▶ _EXCERPT TO READ_
Re: My thoughts on the multi-body alternatives (as shown on Tim's wiki page) from Doug Schepers on 2015-08-18 (public-annotation@w3.org from August 2015)

From: Doug Schepers <schepers@w3.org>
Date: Tue, 18 Aug 2015 15:01:09 -0400
To: Robert Sanderson <azaroth42@gmail.com>, t-cole3 <t-cole3@illinois.edu>
Cc: Ivan Herman <ivan@w3.org>, W3C Public Annotation List <public-annotation@w3.org>
Message-ID: <55D380F5.9070604@w3.org>
Hi, Rob–

On 8/17/15 2:41 PM, Robert Sanderson wrote:
> On Mon, Aug 17, 2015 at 10:13 AM, Timothy Cole wrote:
>
>     Now that EmbeddedContent is in our namespace (having replaced our
>     prior reliance on the now defunct Representing Content in RDF
>     effort), I'm not seeing that we have meaningful distinctions between
>     these classes that would make one more suitable than the other when
>     it comes to attaching role.  Personally I would be +1 for both of
>     these patterns in JSON:
>
>     "body" :  {
>              "type" : "Specific",
>              "source" : "http://example.org/body1.html" ,
>               "role" : "describing"
>        }
>
>     "body" :  {
>              "type" : "Embedded",
>              "value" : "I would be +1 for this." ,
>               "role" : "commenting"
>        }
>
>
>
> My concern is when the Embedded resource has a URI:
>
> "body": {
>    "id": "http://repo.org/bodies/1",
>    "value": "+1",
>    "role": "commenting"
> }
>
> And then someone else decides that id should be used as a tag:
>
> "body": {
>    "id" : "http://repo.org/bodies/1",
>    "value": "+1",
>    "role": "tagging"
> }
>
> Now that resource has two roles, tagging and commenting.

▶ _WRITTEN REQUEST 1_
Answer these about the annotation list message, please:
(a) On what date and at what time was the message sent?
(b) In the JSON body with the role "describing", what is the value of "type"?
(c) Which two roles does Robert Sanderson say the resource ends up with?
▶ _WRITTEN REQUEST 2_
Write the next part of the annotation list message, starting after its last quoted line.

▶ _SOURCE EXCERPT_
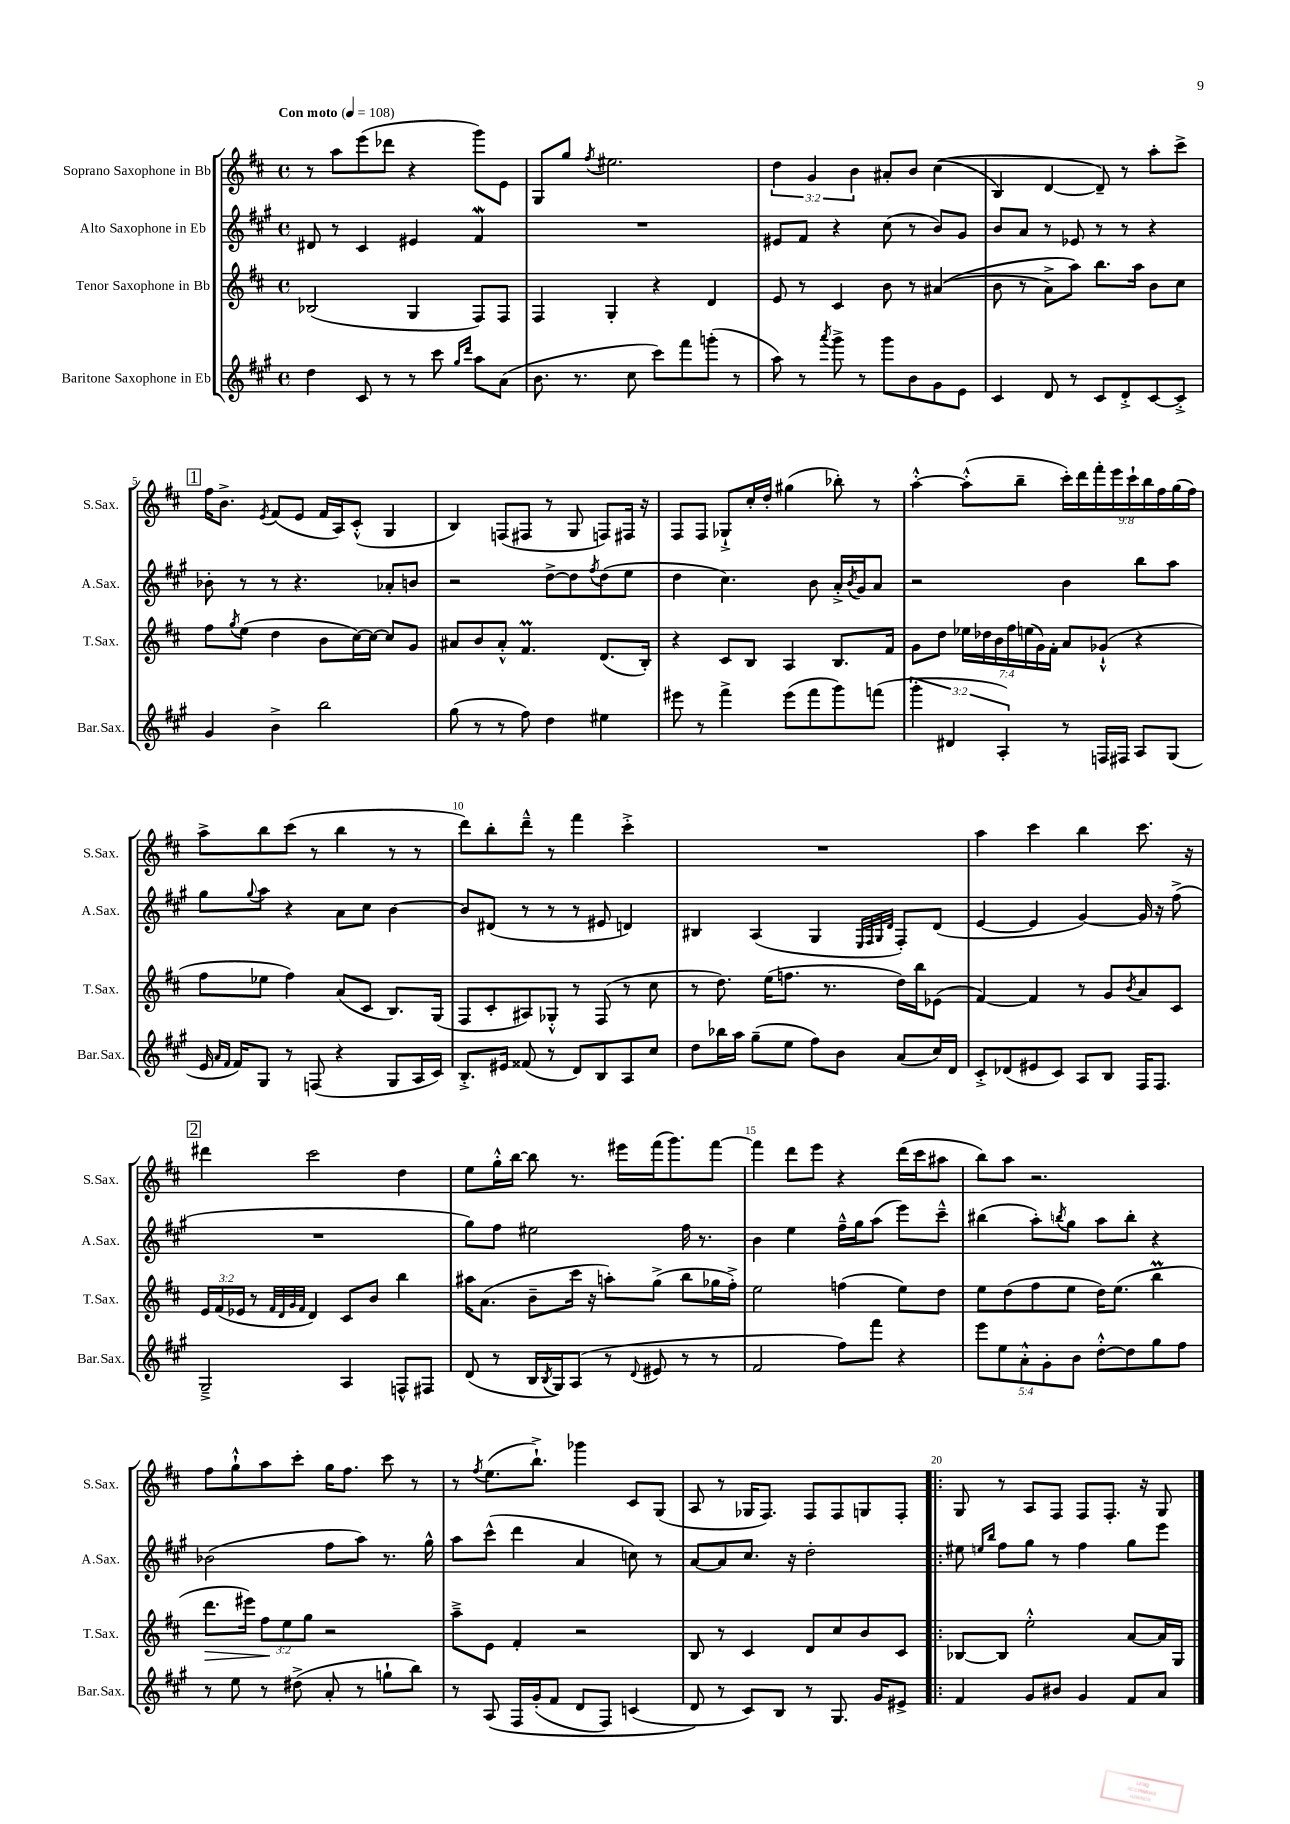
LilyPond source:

▶ _TASK RESPONSE 1_
(a) Tue, 18 Aug 2015 15:01:09 -0400
(b) "Specific"
(c) Tagging and commenting

▶ _TASK RESPONSE 2_
Can you please describe again (I feel you've mentioned it before) the 
use case for this 'body' reuse? Especially in the case where the body is 
a text literal?

Is this use case common, or is it an edge case?

I'm having a hard time imagining a large-scale annotation application 
that would reuse body literals, rather than simply having multiple 
instances of similar bodies, each contained in its own annotation. The 
user experience and workflow aren't clear to me.

I totally understand that multiple annotations might use the same 
external resource (e.g. a picture or video) as a body, but that's a 
different case with a different object structure (and a different 
UX/workflow).

At some point, if you're pointing to 2 different external resources, it 
seems like it would be hard to delineate between an annotation with 
multiple targets (or bodies), rather than a clear body-target 
relationship, and I don't see what kind of annotation client would 
structure things that way.

I assume that your annotation client does something like this… can you 
tell us how that works?


> Rather than consistently using the Specific resource pattern:
>
> "body": {
>    "role": "tagging",
>    "source": {
>      "id": "http://repo.org/bodies/1",
>      "value": "+1"
>    }
> }
>
> Which will always work at the (IMO minimal) cost of slightly more structure.
> It's also clearer without the explicit types, as role can only be on
> SpecificResource.

Is this structured allowed, or required? If it's simply allowed, then we 
agree. If it's required, then I'm a bit less comfortable.

Ivan used a structure with blank nodes, and I conjecture that this may 
be a common case (perhaps even the most common case).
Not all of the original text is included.